I ran across a great question in Quora, a question and answer website apparently frequented by many technical people. What is the most valuable life skill a person can have? This one stopped me in my tracks.
The Quora readers provided some great answers: resilience, self-confidence, empathy, the ability to learn and communicate, and the ability to be happy. All wonderful insights.
My favorite response was from Jon who said, “The ability to tell a good story”.
Telling a good story makes you memorable. The ability to tell a good story makes a candidate memorable; it may even give the candidate an edge over other candidates who might be more qualified on paper.
I have written three books. In each I use stories to demonstrate the point I am trying to make. I work very hard to make the stories interesting, memorable, and teachable so I don’t preach. The story does the work.
The story does the work for candidates too. The story demonstrates the point a candidate is trying to make without having to brag.
What makes a good story?
- A beginning, middle, and end. It also shares what you learned which brings the listener back to the point you are trying to reinforce with the story. The main point is not always the end.
- Makes them laugh. You don’t have to be a comedian to make them laugh. A good story can be funny. You can poke fun at yourself, at your idiosyncrasies without making yourself look silly.
- Comes to the point without rambling. This comes from knowing what you want to say which comes from planning and practice. Write the story down so you can see it in black and white. Then say it out loud, correcting the story until you make the point without rambling.
- Know your theme. Every story has a purpose. What is yours? Do not share a story unless you are confident it supports your overall theme – the main points you want the interviewer to learn about you.
- Know your characters well. Structure your story so you look good or make the point you want to make. Do not disparage your boss or other characters in your story.
- Be direct. Say what you need to say then be quiet. Get to the point then stop talking. This is related to not rambling.
When I talk to candidates about interviewing I tell a story about a really bad interview I had early in my career.
(Beginning) It was a lunch interview in the big dining room at the Hyatt Regency in Chicago, the one with the stone floors and glass ceiling. It was noisy and crowded. I was very nervous. I was making small talk after we ordered when the bus boy came by with a large tray of glasses on his way to the kitchen.
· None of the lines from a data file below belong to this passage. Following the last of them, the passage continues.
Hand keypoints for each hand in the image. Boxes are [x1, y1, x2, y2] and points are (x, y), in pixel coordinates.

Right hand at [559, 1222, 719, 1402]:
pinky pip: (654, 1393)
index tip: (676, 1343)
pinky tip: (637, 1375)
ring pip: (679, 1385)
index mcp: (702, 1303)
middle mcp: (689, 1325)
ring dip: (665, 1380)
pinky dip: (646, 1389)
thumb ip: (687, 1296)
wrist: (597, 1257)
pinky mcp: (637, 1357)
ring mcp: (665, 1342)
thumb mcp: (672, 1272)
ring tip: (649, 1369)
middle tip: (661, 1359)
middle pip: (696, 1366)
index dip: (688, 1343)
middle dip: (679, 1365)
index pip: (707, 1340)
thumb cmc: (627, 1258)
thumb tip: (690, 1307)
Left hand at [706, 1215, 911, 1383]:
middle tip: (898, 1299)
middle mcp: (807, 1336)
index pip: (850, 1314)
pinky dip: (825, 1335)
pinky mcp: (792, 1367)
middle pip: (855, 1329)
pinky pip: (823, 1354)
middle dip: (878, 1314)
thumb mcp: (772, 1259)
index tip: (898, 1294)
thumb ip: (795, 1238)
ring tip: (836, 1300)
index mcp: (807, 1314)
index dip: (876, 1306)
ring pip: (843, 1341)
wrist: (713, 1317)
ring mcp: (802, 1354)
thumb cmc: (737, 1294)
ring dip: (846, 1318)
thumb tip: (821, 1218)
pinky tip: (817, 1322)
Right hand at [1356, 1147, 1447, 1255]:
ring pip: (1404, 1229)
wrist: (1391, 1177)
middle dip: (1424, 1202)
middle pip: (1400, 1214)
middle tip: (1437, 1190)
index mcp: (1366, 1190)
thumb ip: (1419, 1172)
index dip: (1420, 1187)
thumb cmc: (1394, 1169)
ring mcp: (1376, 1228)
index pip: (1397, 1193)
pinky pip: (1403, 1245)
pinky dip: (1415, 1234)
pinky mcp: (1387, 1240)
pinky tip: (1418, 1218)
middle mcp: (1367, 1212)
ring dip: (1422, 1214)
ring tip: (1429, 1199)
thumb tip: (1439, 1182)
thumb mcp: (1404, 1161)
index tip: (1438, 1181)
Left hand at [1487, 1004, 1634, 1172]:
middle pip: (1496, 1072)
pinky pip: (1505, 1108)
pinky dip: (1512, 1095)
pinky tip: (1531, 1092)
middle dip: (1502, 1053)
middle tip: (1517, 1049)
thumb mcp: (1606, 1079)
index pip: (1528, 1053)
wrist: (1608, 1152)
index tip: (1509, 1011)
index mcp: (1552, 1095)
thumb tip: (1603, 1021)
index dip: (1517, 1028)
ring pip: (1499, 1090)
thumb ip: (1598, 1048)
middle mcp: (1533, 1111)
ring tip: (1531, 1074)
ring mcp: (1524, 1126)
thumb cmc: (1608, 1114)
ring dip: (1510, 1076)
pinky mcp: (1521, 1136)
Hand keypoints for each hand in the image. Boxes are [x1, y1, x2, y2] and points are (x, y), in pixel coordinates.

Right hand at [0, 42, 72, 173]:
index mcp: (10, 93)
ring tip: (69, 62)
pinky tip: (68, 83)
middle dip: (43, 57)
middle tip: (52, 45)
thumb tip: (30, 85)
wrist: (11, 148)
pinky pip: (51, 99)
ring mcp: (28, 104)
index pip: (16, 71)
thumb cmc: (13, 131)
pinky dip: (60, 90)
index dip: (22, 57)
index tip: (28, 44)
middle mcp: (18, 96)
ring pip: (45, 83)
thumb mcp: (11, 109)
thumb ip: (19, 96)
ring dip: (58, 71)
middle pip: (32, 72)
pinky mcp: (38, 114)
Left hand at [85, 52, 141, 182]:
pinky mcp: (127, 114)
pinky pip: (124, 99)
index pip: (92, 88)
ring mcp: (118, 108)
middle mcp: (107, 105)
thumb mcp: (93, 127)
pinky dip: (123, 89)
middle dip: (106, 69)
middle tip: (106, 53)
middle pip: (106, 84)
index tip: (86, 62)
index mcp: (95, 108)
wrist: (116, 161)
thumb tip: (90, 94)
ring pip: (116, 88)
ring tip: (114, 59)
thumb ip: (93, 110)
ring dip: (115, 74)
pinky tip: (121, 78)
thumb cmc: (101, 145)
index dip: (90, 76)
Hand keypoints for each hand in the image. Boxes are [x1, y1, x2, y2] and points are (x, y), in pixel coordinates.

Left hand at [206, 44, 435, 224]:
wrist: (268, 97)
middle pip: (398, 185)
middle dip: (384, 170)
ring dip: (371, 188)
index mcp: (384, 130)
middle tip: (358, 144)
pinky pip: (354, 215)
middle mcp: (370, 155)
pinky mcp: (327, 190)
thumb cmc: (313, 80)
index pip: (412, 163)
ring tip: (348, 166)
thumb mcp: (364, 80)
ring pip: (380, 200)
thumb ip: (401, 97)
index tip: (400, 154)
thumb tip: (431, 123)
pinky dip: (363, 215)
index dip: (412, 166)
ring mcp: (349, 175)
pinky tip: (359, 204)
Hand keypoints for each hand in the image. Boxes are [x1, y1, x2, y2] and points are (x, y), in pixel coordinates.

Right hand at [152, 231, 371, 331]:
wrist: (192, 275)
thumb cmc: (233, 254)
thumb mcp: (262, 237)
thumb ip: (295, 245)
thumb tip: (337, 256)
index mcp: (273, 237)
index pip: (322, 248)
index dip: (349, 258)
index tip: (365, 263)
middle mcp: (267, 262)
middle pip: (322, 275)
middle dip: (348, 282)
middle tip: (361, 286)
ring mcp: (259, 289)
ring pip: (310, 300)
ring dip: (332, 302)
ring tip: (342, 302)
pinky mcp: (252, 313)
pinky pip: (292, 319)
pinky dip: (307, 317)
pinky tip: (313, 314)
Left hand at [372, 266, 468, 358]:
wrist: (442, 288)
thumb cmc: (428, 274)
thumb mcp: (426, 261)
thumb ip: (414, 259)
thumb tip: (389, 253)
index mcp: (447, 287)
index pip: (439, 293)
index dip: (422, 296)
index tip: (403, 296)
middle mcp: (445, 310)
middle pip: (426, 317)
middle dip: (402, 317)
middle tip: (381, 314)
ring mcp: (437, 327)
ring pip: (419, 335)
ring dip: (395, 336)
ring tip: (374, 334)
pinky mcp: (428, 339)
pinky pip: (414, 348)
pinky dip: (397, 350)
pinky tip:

(Middle) He dropped the entire tray right behind me! The glasses shattered on the stone floor. Glass shards went everywhere including my legs. Blood everywhere. The bus boy hovered, the manager came over, a dozen helpers came to clean up the mess. I was holding my napkin on my calf to stop the bleeding saying to my interviewers, “I am fine. No problem here. Everything is fine.”
(End) I wanted to sink into the floor but I held it together pretending like everything was just fine. We continued with our lunch but I was a wreck inside. I must have appeared calm on the outside. The interviewers offered me the job when we returned to the office.
(What I learned) It was a harrowing experience but I learned that being calm takes the day. My calmness under pressure earned me the job!
Stories are a great way to demonstrate what you have done, how you work, and what it is like to work with you. I could have said “I am calm under pressure” but the story demonstrated how I work so much better than just the mere statement.
The listener learns about you and can imagine you working with the team. Practice in advance so you get to the point without rambling using humor, great characters, and situations that apply to the position you want.
I have to agree with Jon. I think telling a good story is a great life skill!